Change listing data:
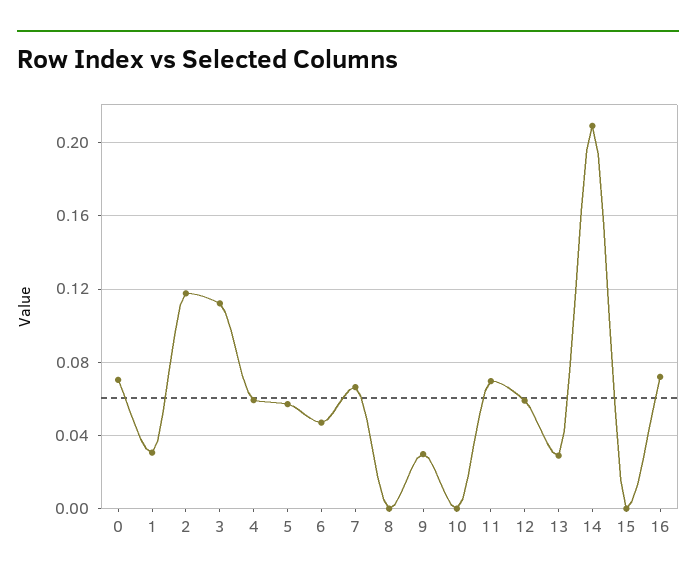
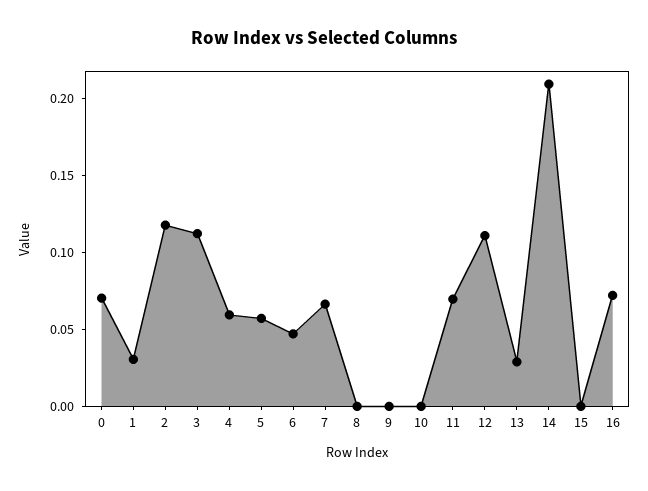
  {
    "0": 0.07,
    "1": 0.03,
    "2": 0.12,
    "3": 0.11,
    "4": 0.06,
    "5": 0.055,
    "6": 0.045,
    "7": 0.065,
    "8": 0,
-   "9": 0.03,
+   "9": 0,
    "10": 0,
    "11": 0.07,
-   "12": 0.06,
+   "12": 0.11,
    "13": 0.03,
    "14": 0.21,
    "15": 0,
    "16": 0.07
  }

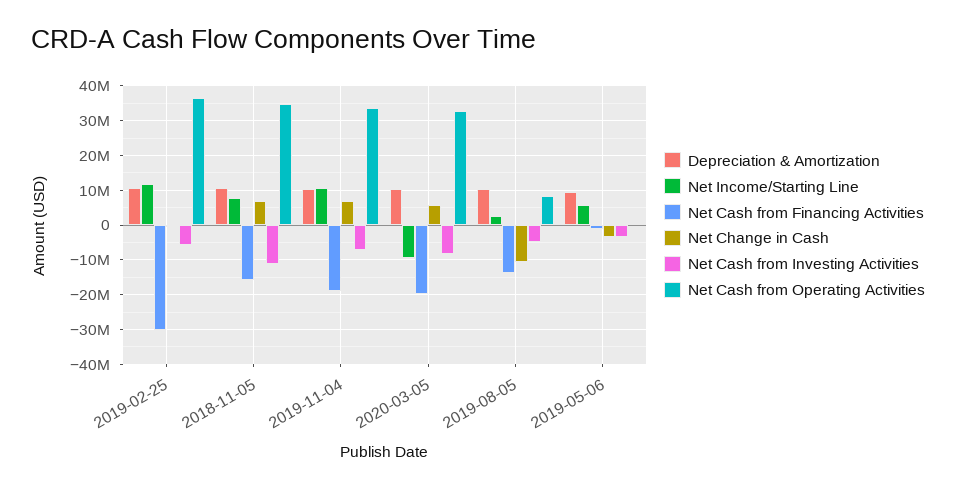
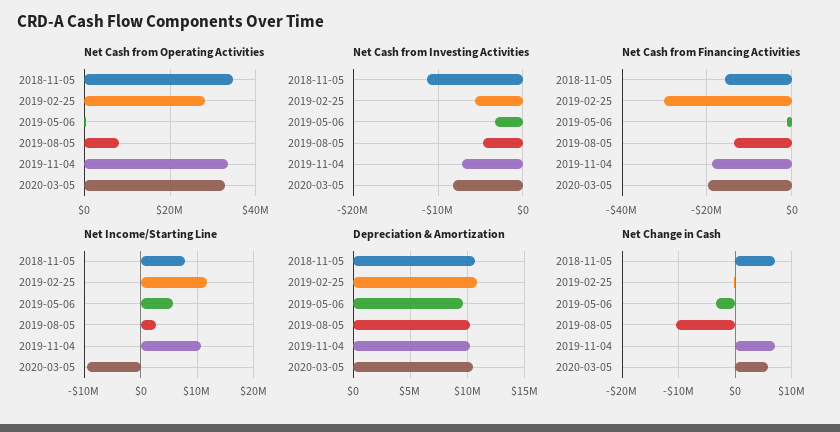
  {
    "Depreciation & Amortization": {
      "2019-02-25": 11000000,
      "2018-11-05": 11000000,
      "2019-11-04": 10000000,
      "2020-03-05": 10000000,
      "2019-08-05": 10000000,
      "2019-05-06": 10000000
    },
    "Net Income/Starting Line": {
      "2019-02-25": 12000000,
      "2018-11-05": 8000000,
      "2019-11-04": 10000000,
      "2020-03-05": -10000000,
      "2019-08-05": 2000000,
      "2019-05-06": 6000000
    },
    "Net Cash from Financing Activities": {
      "2019-02-25": -30000000,
      "2018-11-05": -16000000,
      "2019-11-04": -18000000,
      "2020-03-05": -20000000,
      "2019-08-05": -14000000,
      "2019-05-06": -2000000
    },
    "Net Change in Cash": {
      "2019-02-25": 0,
      "2018-11-05": 8000000,
      "2019-11-04": 6000000,
      "2020-03-05": 6000000,
      "2019-08-05": -10000000,
      "2019-05-06": -4000000
    },
    "Net Cash from Investing Activities": {
      "2019-02-25": -6000000,
      "2018-11-05": -11000000,
      "2019-11-04": -7000000,
      "2020-03-05": -8000000,
      "2019-08-05": -5000000,
      "2019-05-06": -3000000
    },
    "Net Cash from Operating Activities": {
-     "2019-02-25": 36000000,
+     "2019-02-25": 28000000,
      "2018-11-05": 34000000,
      "2019-11-04": 34000000,
      "2020-03-05": 32000000,
      "2019-08-05": 8000000,
      "2019-05-06": 0
    }
  }

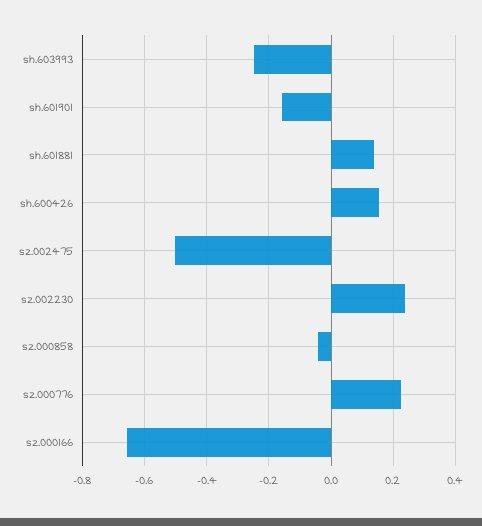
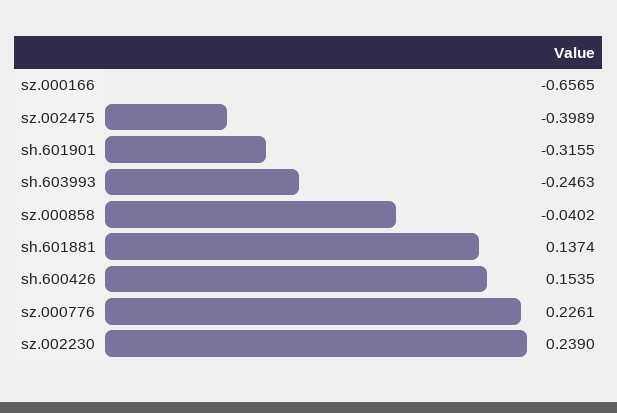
  {
    "sh.603993": -0.2463,
-   "sh.601901": -0.16,
+   "sh.601901": -0.3155,
    "sh.601881": 0.1374,
    "sh.600426": 0.1535,
-   "sz.002475": -0.5,
+   "sz.002475": -0.3989,
    "sz.002230": 0.239,
    "sz.000858": -0.0402,
    "sz.000776": 0.2261,
    "sz.000166": -0.6565
  }

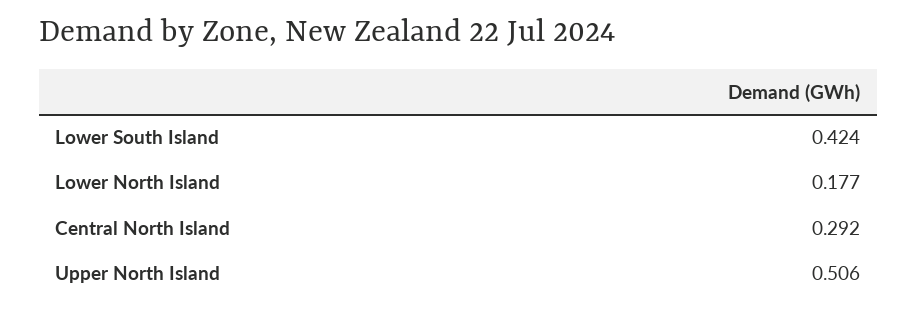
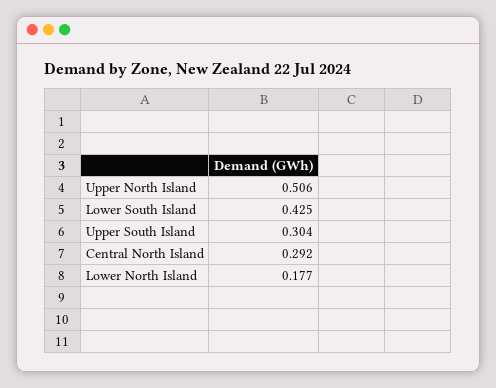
  {
-   "Lower South Island": 0.424,
+   "Lower South Island": 0.425,
    "Lower North Island": 0.177,
    "Central North Island": 0.292,
-   "Upper North Island": 0.506
+   "Upper North Island": 0.506,
+   "Upper South Island": 0.304
  }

Task requirements: For the data above, state how many of its lines contain the word "Upper", giving no other text.

Answer below: 3